▶ _What this task involves_: Present every line of the items below as a numbered list, omitting blank lines and leaving out the pictures.

────────────────────

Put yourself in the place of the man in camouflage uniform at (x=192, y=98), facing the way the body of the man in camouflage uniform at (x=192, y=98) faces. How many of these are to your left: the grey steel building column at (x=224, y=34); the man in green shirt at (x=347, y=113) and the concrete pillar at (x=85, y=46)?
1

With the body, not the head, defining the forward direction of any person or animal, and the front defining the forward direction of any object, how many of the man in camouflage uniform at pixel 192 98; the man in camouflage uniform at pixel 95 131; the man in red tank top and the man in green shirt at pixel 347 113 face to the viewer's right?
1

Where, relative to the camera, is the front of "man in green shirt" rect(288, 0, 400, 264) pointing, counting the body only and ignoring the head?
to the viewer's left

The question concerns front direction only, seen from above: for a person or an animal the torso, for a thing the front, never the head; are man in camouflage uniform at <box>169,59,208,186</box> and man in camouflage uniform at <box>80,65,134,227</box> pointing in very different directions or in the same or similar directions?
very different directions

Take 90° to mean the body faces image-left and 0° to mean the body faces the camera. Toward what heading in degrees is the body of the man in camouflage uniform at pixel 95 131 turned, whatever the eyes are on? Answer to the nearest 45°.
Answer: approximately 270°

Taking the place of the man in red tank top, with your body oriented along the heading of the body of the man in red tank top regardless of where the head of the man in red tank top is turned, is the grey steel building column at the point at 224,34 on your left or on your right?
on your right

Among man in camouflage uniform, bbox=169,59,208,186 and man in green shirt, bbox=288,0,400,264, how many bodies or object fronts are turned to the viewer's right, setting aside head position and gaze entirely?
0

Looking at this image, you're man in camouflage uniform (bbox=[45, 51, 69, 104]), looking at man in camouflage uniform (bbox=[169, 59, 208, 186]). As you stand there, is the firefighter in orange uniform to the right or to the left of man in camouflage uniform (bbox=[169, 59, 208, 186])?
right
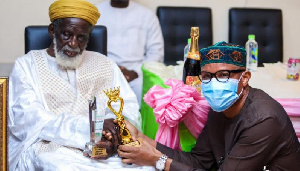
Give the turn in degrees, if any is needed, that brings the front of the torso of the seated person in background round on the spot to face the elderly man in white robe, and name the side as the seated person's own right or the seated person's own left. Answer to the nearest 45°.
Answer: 0° — they already face them

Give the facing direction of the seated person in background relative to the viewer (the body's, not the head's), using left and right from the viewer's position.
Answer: facing the viewer

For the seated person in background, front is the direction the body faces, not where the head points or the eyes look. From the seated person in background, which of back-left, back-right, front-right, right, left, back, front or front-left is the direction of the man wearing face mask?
front

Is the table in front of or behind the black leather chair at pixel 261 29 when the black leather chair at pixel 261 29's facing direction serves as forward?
in front

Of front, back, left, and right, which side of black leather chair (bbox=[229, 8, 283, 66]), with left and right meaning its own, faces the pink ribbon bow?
front

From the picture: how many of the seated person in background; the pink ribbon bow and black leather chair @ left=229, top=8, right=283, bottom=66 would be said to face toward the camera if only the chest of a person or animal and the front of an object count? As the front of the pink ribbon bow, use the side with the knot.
3

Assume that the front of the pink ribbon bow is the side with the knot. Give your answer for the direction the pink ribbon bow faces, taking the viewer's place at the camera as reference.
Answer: facing the viewer

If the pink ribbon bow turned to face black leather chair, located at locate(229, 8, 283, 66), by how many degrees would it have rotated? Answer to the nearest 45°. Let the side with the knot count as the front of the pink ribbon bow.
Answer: approximately 180°

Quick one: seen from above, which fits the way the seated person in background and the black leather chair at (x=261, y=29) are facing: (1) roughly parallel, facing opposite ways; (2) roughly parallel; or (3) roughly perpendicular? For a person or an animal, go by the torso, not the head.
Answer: roughly parallel

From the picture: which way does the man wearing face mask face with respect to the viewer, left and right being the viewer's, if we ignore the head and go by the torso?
facing the viewer and to the left of the viewer

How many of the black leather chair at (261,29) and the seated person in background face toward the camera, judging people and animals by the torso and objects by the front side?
2

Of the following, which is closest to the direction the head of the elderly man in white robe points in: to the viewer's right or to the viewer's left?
to the viewer's right

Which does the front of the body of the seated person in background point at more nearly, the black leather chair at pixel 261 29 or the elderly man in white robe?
the elderly man in white robe
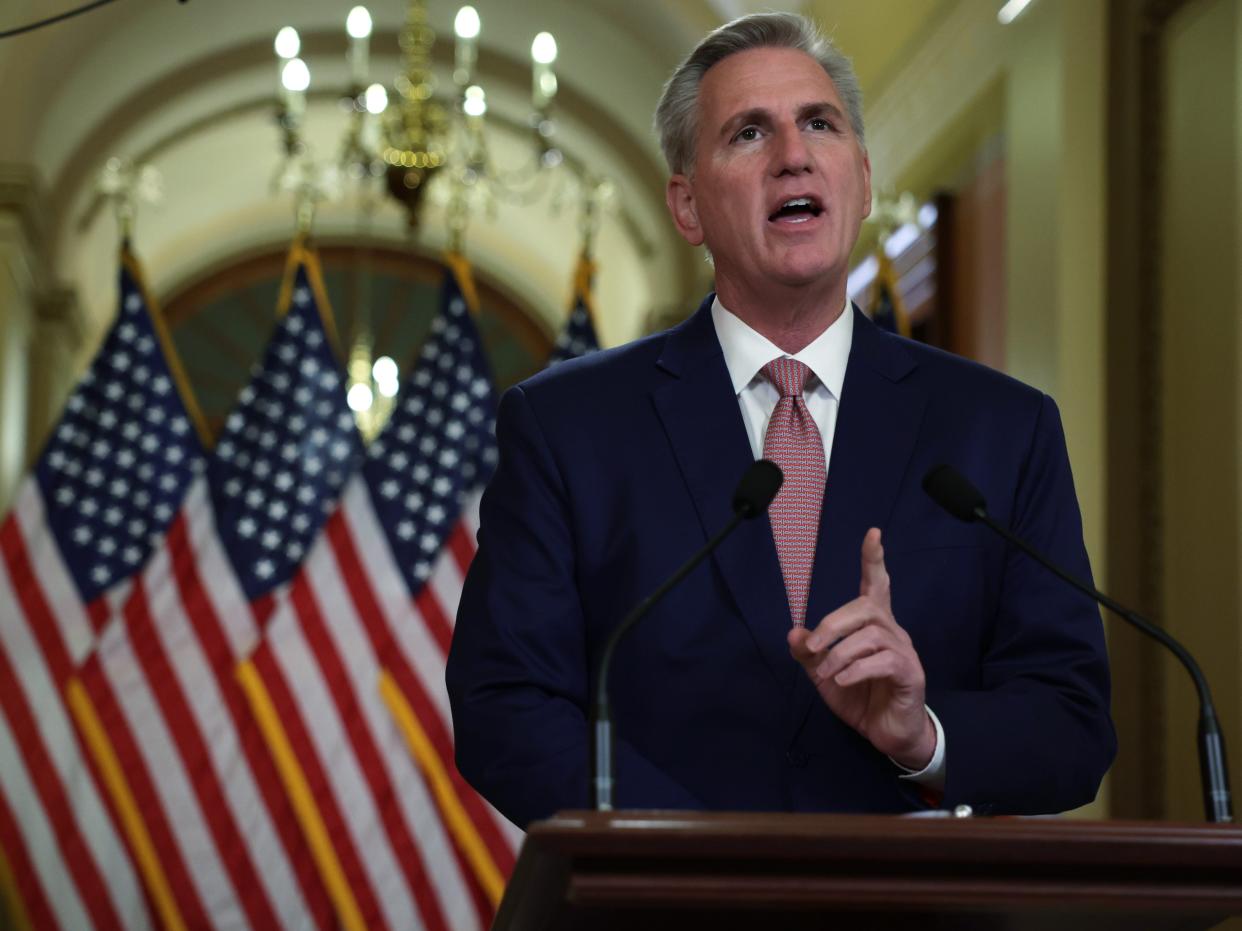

────────────────────

▶ _Solved exercise_:
1. Put yourself in the place of the man in camouflage uniform at (x=192, y=98), facing the way the body of the man in camouflage uniform at (x=192, y=98) faces. How many of these are to your left: the grey steel building column at (x=224, y=34); the man in green shirt at (x=347, y=113) and the concrete pillar at (x=85, y=46)?
2. 1
3. With the body, not the head, defining the forward direction of any person or animal, and the front defining the forward direction of any object, how many of the man in camouflage uniform at pixel 192 98; the man in camouflage uniform at pixel 95 131; the man in red tank top and the man in green shirt at pixel 347 113 face to the viewer's right?
4. 1
5. Where, relative to the camera, is the front of "man in green shirt" rect(288, 0, 400, 264) pointing, counting the body only and ignoring the head?
6. to the viewer's left
7. The question concerns front direction only, seen from above: for a person or an animal the torso, for a thing the front, never the head; are man in camouflage uniform at <box>169,59,208,186</box> and man in camouflage uniform at <box>80,65,134,227</box> pointing in very different directions or in the same or similar directions?
8. very different directions
9. Take 90° to mean the body faces image-left and 0° to mean the body faces the camera. Toward what heading in degrees is the body of the man in camouflage uniform at pixel 95 131 turned, whatever the eyes are on? Answer to the nearest 45°.
10. Answer: approximately 270°
11. Taking the place of the man in red tank top, with your body oriented along the heading of the body of the man in red tank top regardless of where the head of the man in red tank top is turned, is the grey steel building column at the point at 224,34 on your left or on your right?
12. on your right
13. Among man in camouflage uniform, bbox=169,59,208,186 and man in green shirt, bbox=288,0,400,264, how many bodies or object fronts are turned to the viewer's right, setting aside head position and gaze entirely?
14. 0
15. Looking at this image, you're man in camouflage uniform (bbox=[45, 51, 69, 104]), looking at man in camouflage uniform (bbox=[169, 59, 208, 186]). As you stand there, is the firefighter in orange uniform to the right or to the left of man in camouflage uniform (bbox=[169, 59, 208, 186])?
16. right
17. Give the turn in degrees, if any is needed, that brings the front of the torso of the seated person in background round on the spot to face the elderly man in white robe, and name the side as the seated person's own right or the seated person's own left. Answer to the nearest 45°.
18. Answer: 0° — they already face them
19. Give the facing direction of the seated person in background relative to the viewer (the body's, not the head's), using left and right from the viewer's position.
20. Answer: facing the viewer
21. For the seated person in background, front is the direction the body faces, not where the head points or the eyes look. From the seated person in background, which of back-left, back-right, front-right, right, left, back, front or front-left is the direction of the man wearing face mask?
22. front
23. Is the table in front of or behind the black leather chair at pixel 261 29 when the black leather chair at pixel 261 29's facing direction serves as forward?
24. in front
25. Of front, back, left, and right, which side of black leather chair (bbox=[229, 8, 283, 66]), with left and right meaning its own, faces the pink ribbon bow?
26. front
27. From the picture: how many of the seated person in background; the pink ribbon bow and black leather chair @ left=229, top=8, right=283, bottom=66 would be said to face toward the camera if only the chest of a person or animal and the front of an object count? As the front of the pink ribbon bow, use the side with the knot.
28. 3
29. Assume that the front of the pink ribbon bow is the side with the knot. Give your answer for the direction the pink ribbon bow faces, taking the viewer's place at the camera as reference.
30. Answer: facing the viewer
31. If the pink ribbon bow turned to face black leather chair, located at locate(229, 8, 283, 66), by how many degrees would it have rotated? Answer to the nearest 45°. Let the side with the knot count as the front of the pink ribbon bow.
32. Answer: approximately 180°
33. Quick one: seen from above, which fits the way the seated person in background and the black leather chair at (x=261, y=29) are facing: (1) roughly parallel, facing opposite ways; (2) roughly parallel; or (3) roughly perpendicular? For a person or an animal, go by the torso, not the head.
34. Answer: roughly parallel
35. From the picture: which way does the man wearing face mask face with respect to the viewer, left and right being the viewer's, if we ignore the head and go by the torso?
36. facing the viewer and to the left of the viewer
37. How many of the black leather chair at (261,29) and the seated person in background face toward the camera, judging people and animals by the torso and objects by the front side?
38. 2
39. Of the following, which is closest to the direction the head of the elderly man in white robe points in: to the viewer's right or to the viewer's left?
40. to the viewer's right
41. Which does the front of the body of the seated person in background point at more nearly, the black leather chair at pixel 261 29 or the elderly man in white robe?
42. the elderly man in white robe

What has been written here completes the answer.